Я смотрел на его рисунки, наброски, живописные картоны, холсты и — о, ужас! — ни один «фибр» души моей не шевельнулся. Как бы непроницаем я не был, в конце концов, он всё равно поймёт… Нужно будет что-то произнести, а сказать мне в этот вечер было нечего… Правда, впереди был кофе, и я больше всего надеялся на его загадочные свойства. — «Ну, кто я такой, чтобы что-то оценивать, ставить в тот или иной ряд, поднимать или опускать?.. И какой свиньёй надо быть, чтобы безапелляционно присваивать себе это право?! Весь мир только и делал, что ошибался в оценках произведений искусства. Ошибался и ошибается! И всегда с наглой, заносчивой рожей!.. Негодовал я не только на мир, не только на себя, но и на Рубашкина: «Почему это ему обязательно нужны оценки?.. Это либо игра необузданного тщеславия, либо какая-то неудовлетворенность всей прожитой жизнью…».

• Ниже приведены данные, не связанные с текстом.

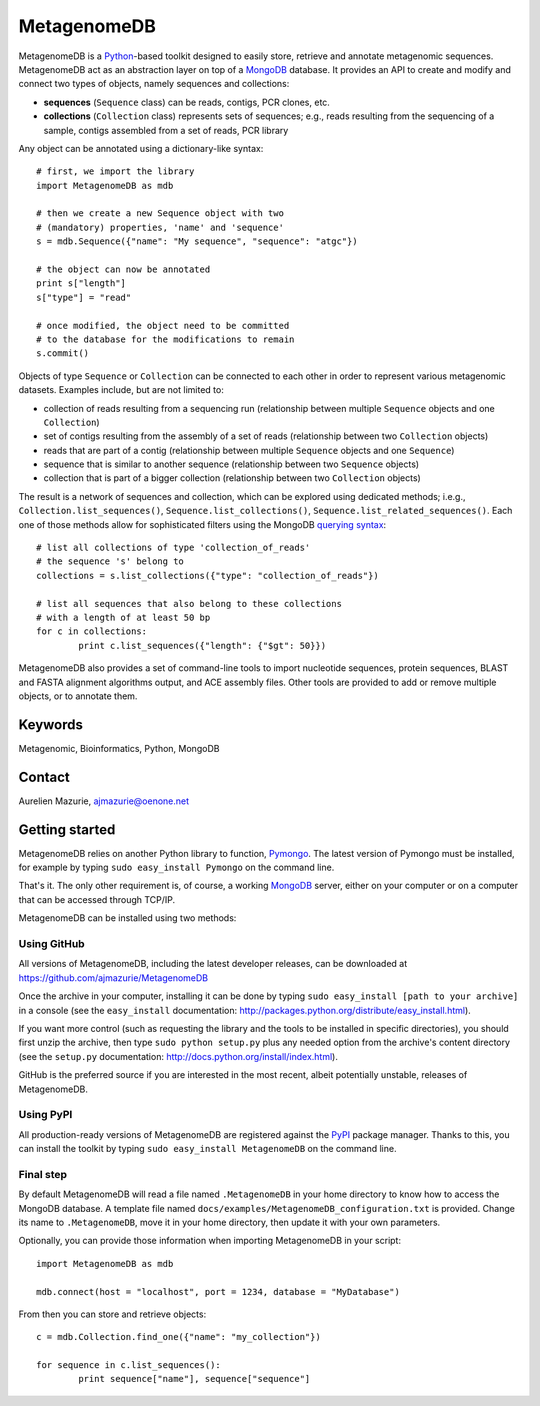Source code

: MetagenomeDB
============

MetagenomeDB is a Python_-based toolkit designed to easily store, retrieve and annotate metagenomic sequences. MetagenomeDB act as an abstraction layer on top of a MongoDB_ database. It provides an API to create and modify and connect two types of objects, namely sequences and collections:

- **sequences** (``Sequence`` class) can be reads, contigs, PCR clones, etc.
- **collections** (``Collection`` class) represents sets of sequences; e.g., reads resulting from the sequencing of a sample, contigs assembled from a set of reads, PCR library

Any object can be annotated using a dictionary-like syntax::

	# first, we import the library
	import MetagenomeDB as mdb

	# then we create a new Sequence object with two
	# (mandatory) properties, 'name' and 'sequence'
	s = mdb.Sequence({"name": "My sequence", "sequence": "atgc"})

	# the object can now be annotated
	print s["length"]
	s["type"] = "read"

	# once modified, the object need to be committed
	# to the database for the modifications to remain
	s.commit()

Objects of type ``Sequence`` or ``Collection`` can be connected to each other in order to represent various metagenomic datasets. Examples include, but are not limited to:

- collection of reads resulting from a sequencing run (relationship between multiple ``Sequence`` objects and one ``Collection``)
- set of contigs resulting from the assembly of a set of reads (relationship between two ``Collection`` objects)
- reads that are part of a contig (relationship between multiple ``Sequence`` objects and one ``Sequence``)
- sequence that is similar to another sequence (relationship between two ``Sequence`` objects)
- collection that is part of a bigger collection (relationship between two ``Collection`` objects)

The result is a network of sequences and collection, which can be explored using dedicated methods; i.e.g., ``Collection.list_sequences()``, ``Sequence.list_collections()``, ``Sequence.list_related_sequences()``. Each one of those methods allow for sophisticated filters using the MongoDB `querying syntax <http://www.mongodb.org/display/DOCS/Advanced+Queries>`_::

	# list all collections of type 'collection_of_reads'
	# the sequence 's' belong to
	collections = s.list_collections({"type": "collection_of_reads"})
	
	# list all sequences that also belong to these collections
	# with a length of at least 50 bp
	for c in collections:
		print c.list_sequences({"length": {"$gt": 50}})

MetagenomeDB also provides a set of command-line tools to import nucleotide sequences, protein sequences, BLAST and FASTA alignment algorithms output, and ACE assembly files. Other tools are provided to add or remove multiple objects, or to annotate them.

Keywords
--------

Metagenomic, Bioinformatics, Python, MongoDB

Contact
-------

Aurelien Mazurie, ajmazurie@oenone.net

Getting started
---------------

MetagenomeDB relies on another Python library to function, Pymongo_. The latest version of Pymongo must be installed, for example by typing ``sudo easy_install Pymongo`` on the command line.

That's it. The only other requirement is, of course, a working MongoDB_ server, either on your computer or on a computer that can be accessed through TCP/IP.

MetagenomeDB can be installed using two methods:

Using GitHub
''''''''''''

All versions of MetagenomeDB, including the latest developer releases, can be downloaded at https://github.com/ajmazurie/MetagenomeDB

Once the archive in your computer, installing it can be done by typing ``sudo easy_install [path to your archive]`` in a console (see the ``easy_install`` documentation: http://packages.python.org/distribute/easy_install.html).

If you want more control (such as requesting the library and the tools to be installed in specific directories), you should first unzip the archive, then type ``sudo python setup.py`` plus any needed option from the archive's content directory (see the ``setup.py`` documentation: http://docs.python.org/install/index.html).

GitHub is the preferred source if you are interested in the most recent, albeit potentially unstable, releases of MetagenomeDB.

Using PyPI
''''''''''

All production-ready versions of MetagenomeDB are registered against the PyPI_ package manager. Thanks to this, you can install the toolkit by typing ``sudo easy_install MetagenomeDB`` on the command line.

Final step
''''''''''

By default MetagenomeDB will read a file named ``.MetagenomeDB`` in your home directory to know how to access the MongoDB database. A template file named ``docs/examples/MetagenomeDB_configuration.txt`` is provided. Change its name to ``.MetagenomeDB``, move it in your home directory, then update it with your own parameters.

Optionally, you can provide those information when importing MetagenomeDB in your script::

	import MetagenomeDB as mdb

	mdb.connect(host = "localhost", port = 1234, database = "MyDatabase")

From then you can store and retrieve objects::

	c = mdb.Collection.find_one({"name": "my_collection"})

	for sequence in c.list_sequences():
		print sequence["name"], sequence["sequence"]

.. _Python: http://www.python.org/
.. _MongoDB: http://www.mongodb.org/
.. _Pymongo: http://api.mongodb.org/python
.. _PyPI: http://pypi.python.org/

Так я думал. Или приблизительно так. Но мысли не приходили в соприкосновение с картонами и листами, которые я рассматривал. Я искал в них хоть что-нибудь, хоть намёки на вопросы и ответы. И скажу как на духу — не находил.
А может, он и не собирался мне отвечать?.. А, может быть, ему просто хотелось быть понятым одним из своих, пусть не самых близких товарищей?.. Вот и всё… Может быть.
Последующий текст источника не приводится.